On Wed, Jun 17, 2009 at 3:02 PM, Kent Fredric<kentfred...@gmail.com> wrote:
>
> On Wed, Jun 17, 2009 at 2:58 PM, Douglas Royds <douglas.ro...@tait.co.nz>
> wrote:
>>
>> Oops. Those numbers were a bit adrift. Here is mplayer playing miniDV:
>>
>>   mplr  60%
>>   Xorg  22%
>>   pulse 10%
>>
>> Eventually it settled down to the 45/45 that I showed below, which might
>> have more to do with kernel load-sharing than anything, though I don't know
>> what X was up to.
>>
>> For the comparison, totem (gstreamer) playing the same DV:
>>
>>   totem 45-57%
>>   xorg  10-16%
>>   pulse 2-15%
>>
>> For some reason, mplayer is slightly more demanding on X, and
>> substantially less efficient at decoding DV than gstreamer is, and it's
>> tipping my elderly laptop over the edge.
>>
>> No video editing for me.
>
>
> try various alternative -vo options, x11  xv, xover, gl, or even vdpau if
> you have a supporting video card.


The fundamental difficulty in saying anything about Douglas' stats is
that we are not told what resolution or bitrate you are playing.

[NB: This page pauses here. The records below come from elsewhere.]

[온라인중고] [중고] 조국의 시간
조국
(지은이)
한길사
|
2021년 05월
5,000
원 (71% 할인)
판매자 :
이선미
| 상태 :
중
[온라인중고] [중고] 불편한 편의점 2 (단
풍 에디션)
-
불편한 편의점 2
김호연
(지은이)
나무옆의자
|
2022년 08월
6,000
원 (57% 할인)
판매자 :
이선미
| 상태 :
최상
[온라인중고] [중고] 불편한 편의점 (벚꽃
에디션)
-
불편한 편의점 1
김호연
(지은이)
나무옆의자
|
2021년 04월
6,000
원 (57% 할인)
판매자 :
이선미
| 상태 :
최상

dv-avi is an format where each frame is individually compressed,
rather than something like mpeg where many frames only contain
information on the "difference" between the previous frame and the
current frame. This makes frame accurate editing easier, as each frame
is present in the stream without needing to reference any preceding
frames. Firewire DV video cameras commonly used this format/codec.

dv-avi files are therefore very large by comparison to mpeg files. Are
you experiencing a bandwidth problem with your hard drive? How is the
wa(it) figure looking in top when you are playing dv-avi?